Rabbi Miriam Senturia, one of the organizers of Jewish Healing Month, recalls meeting Karanovich at a chavurah.

“She’d recently arrived here, and we hit it off immediately,” said Senturia of Ruach Ami: Bay Area Jewish Healing Center. “She was a single mom, doing crummy jobs to get by. We both love dancing, so we’d go dancing together.”

When Ruach Ami held a design contest for last year’s Jewish Healing Month, Senturia invited Karanovich to submit work. Karanovich had recently completed a course in computer-aided design at Oakland’s Laney College and had found a job in layout and design at the Alameda-based Antique Journal.

“She did a lovely poster. It was exciting because she’d just gotten work doing graphic design,” Senturia said. “Finally, she was involved in something more suited to her talents.”

For Karanovich, designing the poster offered an opportunity to give back to the Jewish community. “I was very enthusiastic about making that poster. I think it’s a beautiful cause,” she said.

This year, using the Illustrator program on her computer, Karanovich repeated her efforts. The new design gave her a chance to deepen her personal vision of healing.

“The color blue is associated with Israel.
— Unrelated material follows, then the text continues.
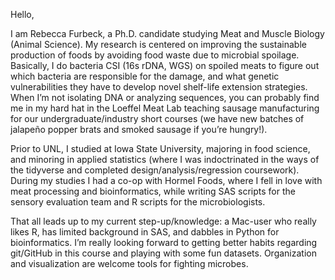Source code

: Hello,

I am Rebecca Furbeck, a Ph.D. candidate studying Meat and Muscle Biology (Animal Science). My research is centered on improving the sustainable production of foods by avoiding food waste due to microbial spoilage. Basically, I do bacteria CSI (16s rDNA, WGS) on spoiled meats to figure out which bacteria are responsible for the damage, and what genetic vulnerabilities they have to develop novel shelf-life extension strategies. When I’m not isolating DNA or analyzing sequences, you can probably find me in my hard hat in the Loeffel Meat Lab teaching sausage manufacturing for our undergraduate/industry short courses (we have new batches of jalapeño popper brats and smoked sausage if you’re hungry!). 

Prior to UNL, I studied at Iowa State University, majoring in food science, and minoring in applied statistics (where I was indoctrinated in the ways of the tidyverse and completed design/analysis/regression coursework). During my studies I had a co-op with Hormel Foods, where I fell in love with meat processing and bioinformatics, while writing SAS scripts for the sensory evaluation team and R scripts for the microbiologists.

That all leads up to my current step-up/knowledge: a Mac-user who really likes R, has limited background in SAS, and dabbles in Python for bioinformatics. I’m really looking forward to getting better habits regarding git/GitHub in this course and playing with some fun datasets. Organization and visualization are welcome tools for fighting microbes.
You have the warmth of a bowl, and leaves as a common motif of life,” she said.

“I can’t talk about art in a sophisticated way, but I know that I like her work,” said Senturia, who added of her friend that “it’s been wonderful to watch her blossom.”

Now married and the mother of two, Karanovich said that she is “not religious in a traditional sense, but I respect my Jewish heritage.”

Looking back on her history from the perspective of a successful emigre, she waxed philosophical.

“It was a good school of life,” she said. “It taught me to appreciate what I have.”